Brief: Put everything from the line containing "Using the rule" down to the line containing "Answer: approximately 45° to" into a two-column CSV with the header row input,expected. Give one row per record, with its text under input and its answer under expected, each in a single quoted field with line breaks replaced by spaces.
----- Data for this task -----
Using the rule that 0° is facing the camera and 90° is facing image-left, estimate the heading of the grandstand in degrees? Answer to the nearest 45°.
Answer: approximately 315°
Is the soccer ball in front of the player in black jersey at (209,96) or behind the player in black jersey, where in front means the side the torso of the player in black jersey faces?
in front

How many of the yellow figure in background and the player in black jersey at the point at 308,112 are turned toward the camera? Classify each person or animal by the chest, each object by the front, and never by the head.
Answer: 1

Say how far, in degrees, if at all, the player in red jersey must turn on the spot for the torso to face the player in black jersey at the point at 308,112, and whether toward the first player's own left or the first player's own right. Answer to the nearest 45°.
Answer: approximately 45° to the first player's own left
-----
----- Data for this task -----
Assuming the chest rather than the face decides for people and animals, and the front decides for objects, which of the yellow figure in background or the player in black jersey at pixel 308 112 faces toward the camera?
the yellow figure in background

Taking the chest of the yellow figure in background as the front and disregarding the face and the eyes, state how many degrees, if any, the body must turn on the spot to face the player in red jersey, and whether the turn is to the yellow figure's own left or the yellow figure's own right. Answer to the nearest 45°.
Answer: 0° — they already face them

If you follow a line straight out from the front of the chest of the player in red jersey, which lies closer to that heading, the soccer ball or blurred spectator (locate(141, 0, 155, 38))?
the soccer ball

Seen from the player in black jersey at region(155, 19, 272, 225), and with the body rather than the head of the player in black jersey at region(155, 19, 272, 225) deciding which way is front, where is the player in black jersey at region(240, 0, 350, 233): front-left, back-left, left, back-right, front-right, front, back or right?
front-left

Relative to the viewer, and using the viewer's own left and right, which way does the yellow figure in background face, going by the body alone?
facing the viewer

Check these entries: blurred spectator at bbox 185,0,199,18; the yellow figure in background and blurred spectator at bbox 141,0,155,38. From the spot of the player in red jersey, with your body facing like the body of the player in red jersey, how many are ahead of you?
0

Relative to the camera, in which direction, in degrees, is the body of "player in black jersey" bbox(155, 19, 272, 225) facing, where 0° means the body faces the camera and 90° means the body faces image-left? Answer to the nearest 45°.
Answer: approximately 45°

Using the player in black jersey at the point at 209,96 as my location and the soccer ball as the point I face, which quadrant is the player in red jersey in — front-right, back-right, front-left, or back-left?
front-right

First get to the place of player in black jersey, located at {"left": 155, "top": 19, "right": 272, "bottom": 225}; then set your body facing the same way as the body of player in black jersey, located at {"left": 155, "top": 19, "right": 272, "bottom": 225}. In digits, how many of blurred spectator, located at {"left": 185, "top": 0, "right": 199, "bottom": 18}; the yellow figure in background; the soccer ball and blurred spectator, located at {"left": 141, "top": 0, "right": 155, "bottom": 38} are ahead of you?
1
-----
Exercise output:
input,expected
"Using the rule that 0° is facing the camera and 90° is facing image-left, estimate the heading of the grandstand in degrees? Answer to the nearest 45°. Answer:","approximately 315°"
"Is the soccer ball in front of the player in black jersey at (209,96) or behind the player in black jersey, where in front means the side the torso of the player in black jersey faces?","in front"
"How many of the yellow figure in background and the player in black jersey at the point at 308,112 are turned toward the camera? Classify each person or animal by the chest, each object by the front, and never by the head. Answer:","1"
"Say how far, in degrees, if at all, the player in red jersey must turn on the spot for the torso to face the player in black jersey at the point at 308,112, and whether toward the first player's own left or the first player's own right. Answer to the nearest 45°. Answer:","approximately 45° to the first player's own left"